It might seem smart and convenient to use the home inspector your real estate agent recommends. After all, you trust your agent (hopefully), and they’ve probably seen it all when it comes to home inspections — whether it’s on homes for sale in Columbia, SC, or Santa Fe, NM.
But there are also a few reasons choosing the home inspector suggested by your real estate agent might not be a great idea — especially if you’ve noticed some less than scrupulous behavior from your agent throughout your house-hunting process. But if you do decide to hire the inspector recommended by your agent, here are a few red flags to look for.
1. Conflict of interest
A home inspector recommended by your agent may pose a conflict of interest. You have a vested interest in a detailed report on the condition of your potential new home, while the inspector may feel a vested interest in helping your agent close the sale. While it’s unlikely they would do anything less than aboveboard and risk losing their certification, the waters can get a bit muddied when the agent is involved in the inspector/buyer relationship.
2. Who’s the client?
The inspector is paid by and works solely for you, the buyer — in theory. However, if the inspector and agent have a strong work history, their relationship may feel more like a partnership, leaving you as the secondmost important party in this venture. The inspection is your big opportunity to understand the good, the bad, and the ugly about your new home. It’s critical the inspection not be rushed or come back with less detail than you need to make a decision moving forward. Watch out for red flags, such as if the home inspector references their professional relationship with your real estate agent when refusing to expand upon details on their report.
3. List of three
In many markets across the U.S., it’s typical for real estate agents to provide a list of three inspectors to their buyer clients. Undoubtedly, the chosen home inspectors are professionals who come with many references, but they may also be aware that finding large amounts of inspection issues may threaten their future inclusion on that agent’s list of recommended inspectors.
4. That nagging feeling
Even if your agent’s referral delivers a thorough inspection, you may not be able to shake the feeling that they missed something. If a foundation issue crops up two years down the road, you may wonder if the problem was present at the time of inspection. Even if it wasn’t a factor, it’s likely you’ll never know for sure.

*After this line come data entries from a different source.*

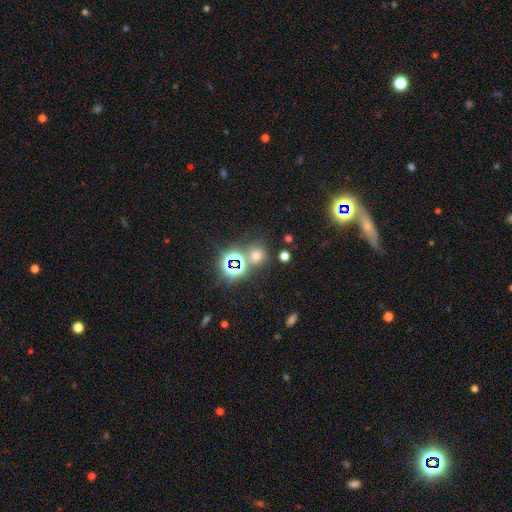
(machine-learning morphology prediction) type=smooth (48%); merging=none (68%).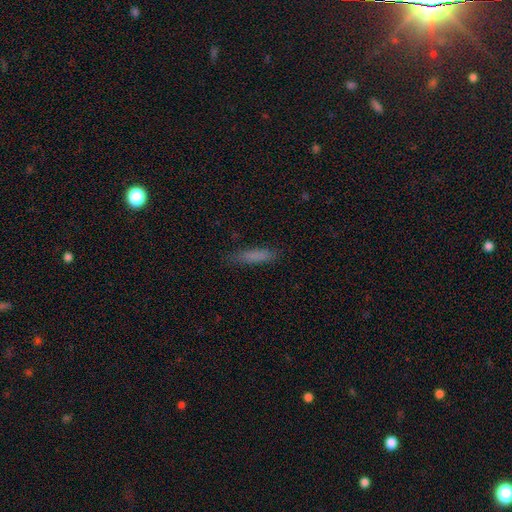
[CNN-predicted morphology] type=smooth (80%); roundness=cigar-shaped (81%); merging=none (80%).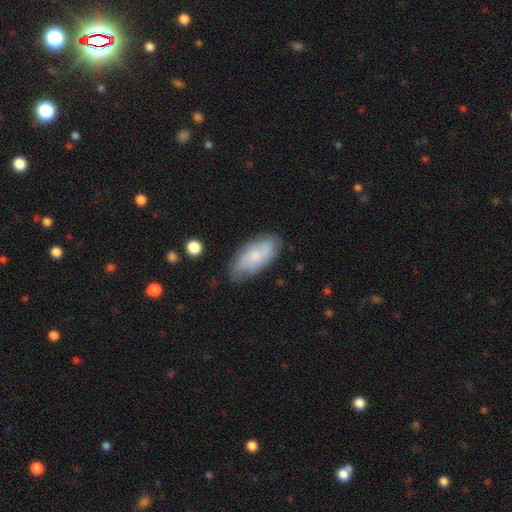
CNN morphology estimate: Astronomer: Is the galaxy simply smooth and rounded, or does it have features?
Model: smooth — 54% (runner-up: featured or disk, 39%).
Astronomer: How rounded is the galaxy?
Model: in between — 88%.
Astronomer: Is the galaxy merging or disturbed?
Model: none — 72%.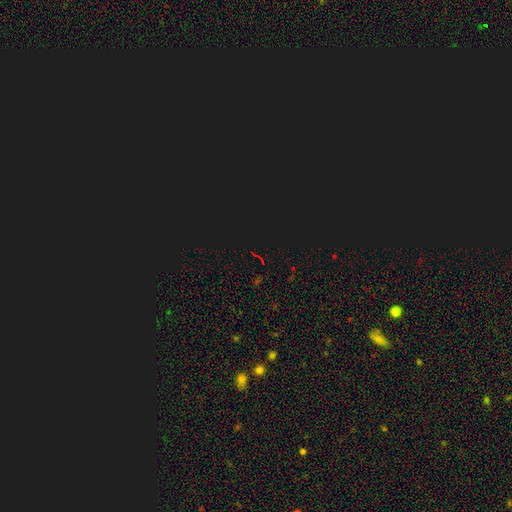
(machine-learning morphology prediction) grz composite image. It shows a star or artifact, not a galaxy (81%).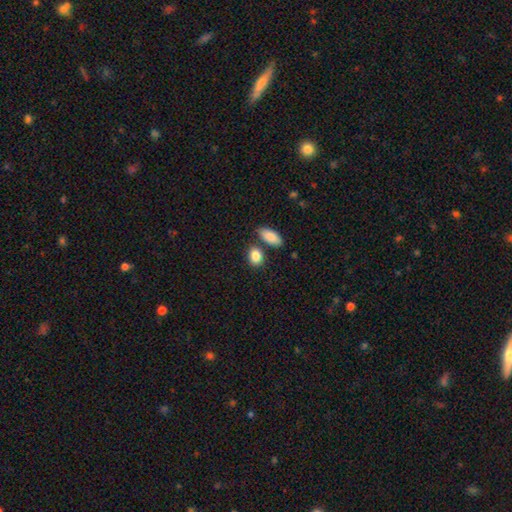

Whether you select a home inspector independently or choose to vet your agent’s recommendation, there are a few details to keep in mind while searching for the perfect professional to fit your needs. Ideally, your inspector will be associated with a professional organization such as the National Association of Home Inspectors or the American Society of Home Inspectors. These two organizations educate home inspectors and also require them to meet specific standards while adhering to a code of ethics — a win for everyone.
Once you have identified some viable choices, carefully look over their websites not only for their background and expertise, but for their references as well. It’s also useful to take note of the kind of homes they typically inspect. If your pending contract is for a fixer-upper Victorian with knob-and-tube wiring, it’s probably best to skip an inspector who specializes in new-construction condominiums.
There’s not much cost variance within the inspection marketplace — saving $75 on your home inspection probably isn’t worth sacrificing your peace of mind. Nor is it ideal to settle on a recommendation if you don’t feel comfortable doing so. When you’re purchasing something as expensive as a home, it’s best to make the extra effort and choose a home inspector who gives you confidence.